Yes. It’s Bill. Let me just add one thing here. We think EXPLORER is highly representative of the population here in the U.S. and Europe. Given that, when we think about the symptomatic population, the breakout between functional Class II, Functional Class III is about 70-30. It’s probably a little closer to 60-40, but highly representative.
Next question from David Nierengarten.
A couple of questions on VALOR. First off, maybe I missed something, but could you explain how the randomization works with surgery versus pharmaceutical? And how do you avoid bias of the surgeon or a physician? And then second, what’s the time point for that given that, presumably, surgery patients, as I recall, experience improvements immediately, and then it might taper over time where the converse is true for mavacamten, it seems, where the improvements continue to strengthen over time? What’s the choice on the end point for timing purposes?

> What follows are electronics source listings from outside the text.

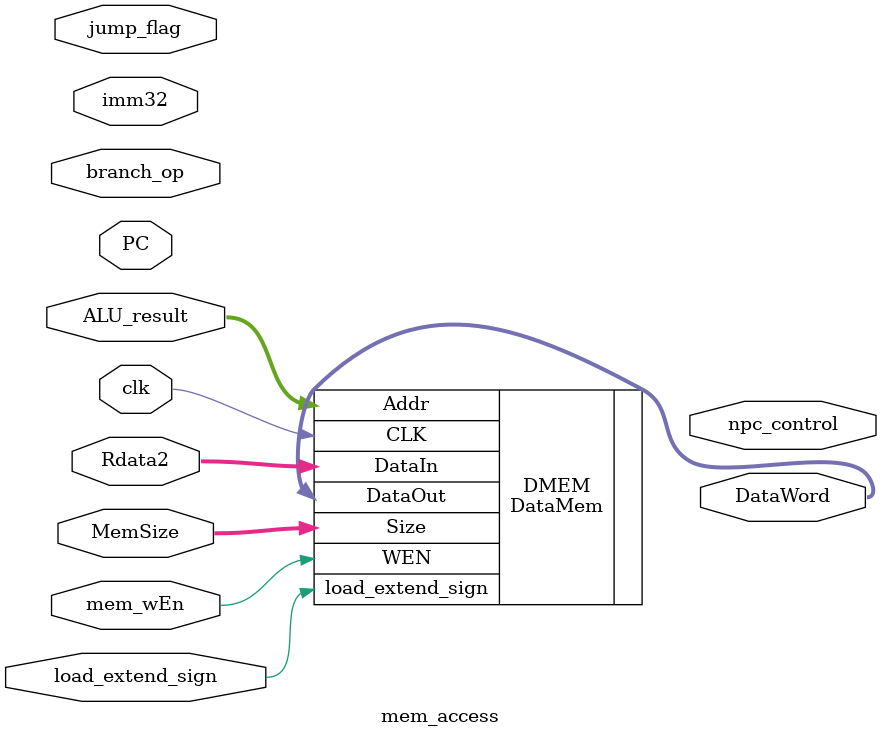
<source format=v>
module mem_access(
    // synchronous memory write 
    input clk,
    //from conrtol unit 
    input mem_wEn,          
    input load_extend_sign,  
    input branch_op,       
    input [1:0]MemSize,
    // from execution stage 
    input [31:0] PC,
    input [31:0] imm32,
    input [31:0]Rdata2,     
    input [31:0]ALU_result, 
    input jump_flag,   
    output [31:0]DataWord,
    output reg npc_control    

);

// data memory access
DataMem DMEM(
    .Addr(ALU_result), 
    .Size(MemSize), 
    .load_extend_sign(load_extend_sign),
    .DataIn(Rdata2), 
    .DataOut(DataWord), 
    .WEN(mem_wEn), 
    .CLK(clk)
    );

endmodule
</source>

So this is Jay. Let me clarify. In the VALOR study, patients who are being referred for SRT, who come into the trial, are randomized to either receive placebo or mavacamten for a 6-week duration. And then at the end of that, it will be deemed whether they either get — they elect to get SRT or they’re guideline eligible for SRT at the end of the study. And then everyone will be allowed to continue in an open-label extension.
And so during that open label, well, I guess, they meet the guidelines so that if they get septal ablation for the open-label extension, I guess, that’s really more the point is for that extension study. To support the findings that presumably mavacamten is effective, you would — you just follow them for how long? Or is there an additional time point there? Kind of how is that constructed?
Yes. So we’ll be continuing to study them for a prolonged period of time. It’s not only to be able to avoid the need for surgery over the first 16 weeks, but it’s to actually be able to have a durable benefit and that these patients would not need SRT for a prolonged period of time.
Okay. There are no further questions at this time. Please continue.
Great. Thanks, Jeff, and thanks to everybody for joining us today. Just a reminder that we will have our data being presented at ESC at the end of August, and we’ll be hosting an investor event shortly after that. So stay tuned for more details. We look forward to speaking with you then, and thanks again for joining us today.
Thank you, and that concludes today’s conference. Thank you, everyone, for participating. You may now all disconnect.